Josh Radnor, the TV star from "How I Met Your Mother," has a hang-loose affability in the annoyingly titled "Happythankyoumoreplease," which henceforth I will refer to as "HTYMP." Radnor also wrote and directed the film, which won an audience award at the 2010 Sundance film festival. Audience winners at that festival tend to be quirky-goofy exercises in navel-gazing. Lo and behold, "HTYMP" does not disappoint.

Radnor's Sam is a would-be novelist who lives a scroungy bachelor existence in New York. His avoidance of "commitment" – he's OK with one-night stands – is put to the test when he is smitten by a local bartender and aspiring cabaret singer nicknamed Mississippi (Kate Mara) who, as fate would have it, hails from Mississippi.

Hoping for something more than an overnighter with the equally smitten barmaid, Sam suggests she move in with him for three days. What he has forgotten to tell her is that he has unofficially adopted a mixed-race 8-year-old boy, Rasheen (Michael Algieri), whom earlier in the week he watched being abandoned on a subway train. Mississippi is understandably confused and upset, but Sam, who doesn't seem to realize he's leaving himself open to kidnapping charges, promises to set things right – eventually.

**Source material:**
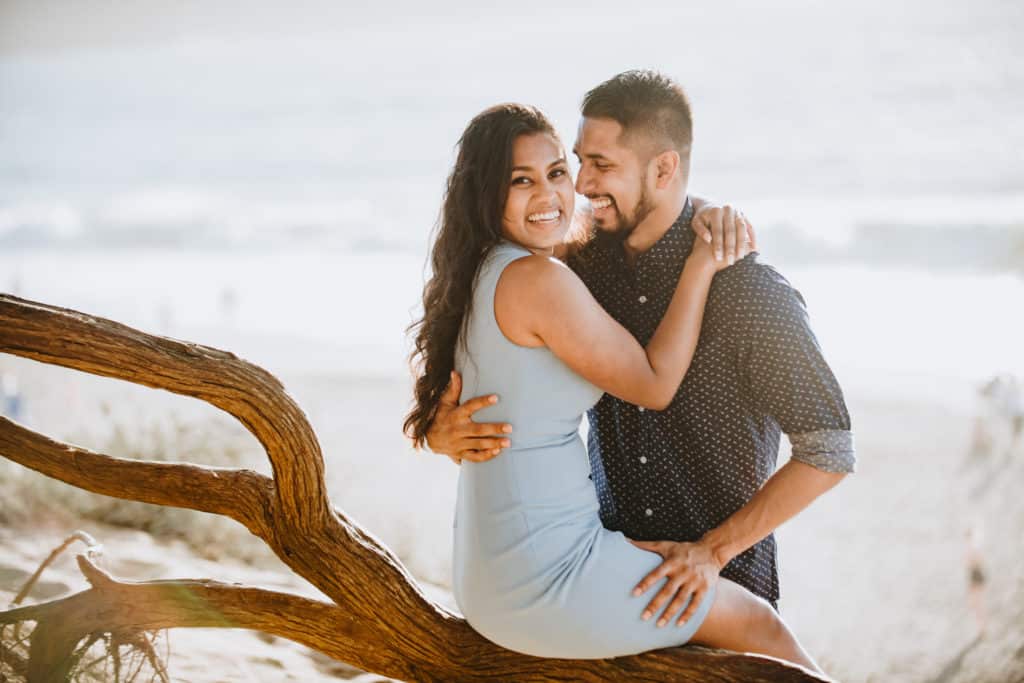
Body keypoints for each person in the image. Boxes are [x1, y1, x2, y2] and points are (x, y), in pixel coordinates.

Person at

**Assignment:**
According to the review, what nickname does the bartender Sam falls for go by? Rely on the review alone.

**Exercise solution:**
Mississippi.